A few explanatory notes. “Private insurance” means private insurance as it operates in the US today, covering medically necessary health care for the majority of the population. Private insurance can still function if it only provides supplemental benefits. It can also function, as it does in many European countries, in a highly regulated mix of public and private coverage, where typically the vast majority are covered under a public system and a few can opt in to private coverage. For any of this to happen in the US requires a fundamental change in mindset and a rejection of conservative/libertarian fears of government, because government is an essential partner and regulator in all these systems, and is a central component in any model that seeks to have the private sector play a constructive role in health care coverage. And until it happens – and as long as the political right regards government as an enemy to be fought and suppressed – the central problems of costs, denials, complexities and mountains of paperwork will never be solved.

Some European countries have systems that superficially appear to be similar to the US one, such as Germany or Switzerland where everyone is insured by some nominally private non-governmental entity. The superficial similarities disappear as soon as one digs into the details, and discovers that the systems are as different as night and day. They would be virtually unrecognizable in a US context. Before the ACA, US health insurance was exactly like car insurance. After the ACA, it become just a little less like car insurance. But in these European countries, for medically necessary services their health insurance systems are all fundamentally patient-centric, tightly regulated, community rated, intrinsically universal, and really more similar to single-payer than to conventional insurance.

No, I didn’t respond directly to each point you made in #105. I do acknowledge that the US healthcare system has issues, as I’ve never said it was perfect by any means.
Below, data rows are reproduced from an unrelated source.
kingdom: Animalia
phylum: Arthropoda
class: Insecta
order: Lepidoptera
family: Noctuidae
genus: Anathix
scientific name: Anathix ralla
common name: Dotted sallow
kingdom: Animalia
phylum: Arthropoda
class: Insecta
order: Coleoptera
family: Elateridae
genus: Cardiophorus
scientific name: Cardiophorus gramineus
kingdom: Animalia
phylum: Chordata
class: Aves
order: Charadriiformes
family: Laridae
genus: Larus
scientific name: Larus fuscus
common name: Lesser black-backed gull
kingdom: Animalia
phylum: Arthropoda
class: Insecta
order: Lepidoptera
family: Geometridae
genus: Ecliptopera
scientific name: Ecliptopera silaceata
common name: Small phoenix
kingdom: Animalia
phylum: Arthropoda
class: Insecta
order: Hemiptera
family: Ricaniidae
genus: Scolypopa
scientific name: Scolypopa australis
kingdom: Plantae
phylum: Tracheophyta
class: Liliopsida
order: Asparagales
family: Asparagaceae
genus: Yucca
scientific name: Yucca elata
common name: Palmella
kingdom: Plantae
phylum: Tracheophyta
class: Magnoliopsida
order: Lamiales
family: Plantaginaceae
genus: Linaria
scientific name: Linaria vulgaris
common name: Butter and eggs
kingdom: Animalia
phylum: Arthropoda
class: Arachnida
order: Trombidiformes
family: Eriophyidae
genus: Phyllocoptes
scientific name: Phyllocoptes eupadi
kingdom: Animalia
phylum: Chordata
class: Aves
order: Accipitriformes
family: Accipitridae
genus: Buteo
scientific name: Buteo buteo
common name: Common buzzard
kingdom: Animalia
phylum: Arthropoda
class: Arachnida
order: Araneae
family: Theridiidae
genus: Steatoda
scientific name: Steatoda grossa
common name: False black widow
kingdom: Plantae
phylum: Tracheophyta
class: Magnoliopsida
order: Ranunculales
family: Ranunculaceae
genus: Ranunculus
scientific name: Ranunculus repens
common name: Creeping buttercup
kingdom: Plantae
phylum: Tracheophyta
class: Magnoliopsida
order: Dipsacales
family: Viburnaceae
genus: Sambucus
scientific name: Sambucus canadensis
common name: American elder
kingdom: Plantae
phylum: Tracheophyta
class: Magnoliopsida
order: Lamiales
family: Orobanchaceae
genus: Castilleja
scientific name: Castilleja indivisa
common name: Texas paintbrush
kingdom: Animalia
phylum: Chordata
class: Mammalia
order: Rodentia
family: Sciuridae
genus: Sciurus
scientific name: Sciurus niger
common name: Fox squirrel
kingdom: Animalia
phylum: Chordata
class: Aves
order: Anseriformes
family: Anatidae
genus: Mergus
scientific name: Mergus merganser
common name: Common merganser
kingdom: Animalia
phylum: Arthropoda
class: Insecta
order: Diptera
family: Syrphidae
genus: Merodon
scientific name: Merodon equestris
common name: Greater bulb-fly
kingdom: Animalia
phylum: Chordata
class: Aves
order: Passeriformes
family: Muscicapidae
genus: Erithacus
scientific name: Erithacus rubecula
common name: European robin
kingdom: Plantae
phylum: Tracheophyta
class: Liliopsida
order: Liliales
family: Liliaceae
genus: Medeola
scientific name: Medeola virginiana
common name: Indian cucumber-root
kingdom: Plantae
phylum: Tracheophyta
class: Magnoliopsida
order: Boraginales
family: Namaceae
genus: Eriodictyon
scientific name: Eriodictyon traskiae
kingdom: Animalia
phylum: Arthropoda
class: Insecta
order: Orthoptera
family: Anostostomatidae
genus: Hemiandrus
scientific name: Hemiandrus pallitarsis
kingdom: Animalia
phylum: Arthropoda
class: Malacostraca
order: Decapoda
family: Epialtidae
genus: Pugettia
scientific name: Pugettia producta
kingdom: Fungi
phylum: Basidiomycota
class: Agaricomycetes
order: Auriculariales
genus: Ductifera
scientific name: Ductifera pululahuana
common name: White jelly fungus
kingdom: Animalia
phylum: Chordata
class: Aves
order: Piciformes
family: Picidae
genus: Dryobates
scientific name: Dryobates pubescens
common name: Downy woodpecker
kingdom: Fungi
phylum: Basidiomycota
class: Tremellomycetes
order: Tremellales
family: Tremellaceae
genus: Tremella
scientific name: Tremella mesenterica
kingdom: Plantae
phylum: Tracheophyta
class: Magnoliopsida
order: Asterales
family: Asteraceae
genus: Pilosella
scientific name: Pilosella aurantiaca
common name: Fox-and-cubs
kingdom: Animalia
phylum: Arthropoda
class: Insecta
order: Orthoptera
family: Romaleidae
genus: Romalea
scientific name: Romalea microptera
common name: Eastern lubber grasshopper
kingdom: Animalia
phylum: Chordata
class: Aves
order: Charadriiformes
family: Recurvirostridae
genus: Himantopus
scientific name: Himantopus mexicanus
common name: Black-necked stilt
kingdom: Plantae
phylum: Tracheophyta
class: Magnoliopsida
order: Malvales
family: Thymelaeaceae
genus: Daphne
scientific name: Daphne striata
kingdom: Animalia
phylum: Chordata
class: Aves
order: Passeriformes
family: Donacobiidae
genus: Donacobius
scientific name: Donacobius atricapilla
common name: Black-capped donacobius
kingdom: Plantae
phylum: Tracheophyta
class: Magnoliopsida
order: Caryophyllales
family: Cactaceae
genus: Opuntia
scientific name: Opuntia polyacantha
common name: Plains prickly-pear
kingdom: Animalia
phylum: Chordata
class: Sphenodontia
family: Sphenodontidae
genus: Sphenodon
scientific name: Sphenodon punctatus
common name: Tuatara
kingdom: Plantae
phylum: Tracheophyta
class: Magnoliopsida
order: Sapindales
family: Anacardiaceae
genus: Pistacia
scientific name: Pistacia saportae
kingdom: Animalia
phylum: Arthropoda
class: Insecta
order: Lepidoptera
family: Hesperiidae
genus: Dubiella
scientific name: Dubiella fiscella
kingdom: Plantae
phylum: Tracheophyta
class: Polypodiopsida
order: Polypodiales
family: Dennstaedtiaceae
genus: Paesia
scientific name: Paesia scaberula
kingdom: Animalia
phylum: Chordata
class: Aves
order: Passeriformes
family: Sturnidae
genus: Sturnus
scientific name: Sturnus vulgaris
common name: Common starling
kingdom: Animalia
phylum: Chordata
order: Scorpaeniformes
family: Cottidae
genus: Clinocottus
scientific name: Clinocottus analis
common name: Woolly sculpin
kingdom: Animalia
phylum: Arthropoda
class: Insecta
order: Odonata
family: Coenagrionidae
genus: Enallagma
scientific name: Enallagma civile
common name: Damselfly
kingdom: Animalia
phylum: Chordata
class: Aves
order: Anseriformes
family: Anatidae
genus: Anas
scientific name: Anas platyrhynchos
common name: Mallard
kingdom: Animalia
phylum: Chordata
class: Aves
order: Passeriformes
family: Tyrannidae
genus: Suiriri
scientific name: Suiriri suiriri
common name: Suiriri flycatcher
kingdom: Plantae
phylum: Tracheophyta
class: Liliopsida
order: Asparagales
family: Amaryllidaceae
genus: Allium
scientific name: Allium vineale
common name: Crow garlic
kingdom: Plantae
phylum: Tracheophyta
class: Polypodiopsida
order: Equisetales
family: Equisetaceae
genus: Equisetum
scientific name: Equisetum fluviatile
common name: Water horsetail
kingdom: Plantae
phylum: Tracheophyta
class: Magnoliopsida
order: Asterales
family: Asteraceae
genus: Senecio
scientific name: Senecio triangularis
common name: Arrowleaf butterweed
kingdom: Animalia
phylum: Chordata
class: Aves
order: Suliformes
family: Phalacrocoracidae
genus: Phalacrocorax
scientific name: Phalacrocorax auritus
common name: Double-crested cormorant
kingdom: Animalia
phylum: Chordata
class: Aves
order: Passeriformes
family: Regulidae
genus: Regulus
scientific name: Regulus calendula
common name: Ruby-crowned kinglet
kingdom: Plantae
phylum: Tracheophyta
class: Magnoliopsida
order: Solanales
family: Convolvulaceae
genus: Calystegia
But that’s not the same as acknowledging that private insurance is the issue. I will now go back and address your bullet points on #105 more directly. Give me a little time.

Yes, as I recall, the Swiss system is somewhat like the ACA exchanges for an entire country. I think the ACA was modeled, at least somewhat, along those lines. The idea is that companies must provide coverage, government must subsidize, and individuals are mandated to buy. This is the basic Swiss model, and it was the original ACA model (only too weak on a few fronts).

I would also note that I have very little hassle in paperwork or in claim payment with my insurance. We use it a lot. Little to no hassle. Reasonable co-pays, deductibles…“what a nightmare”!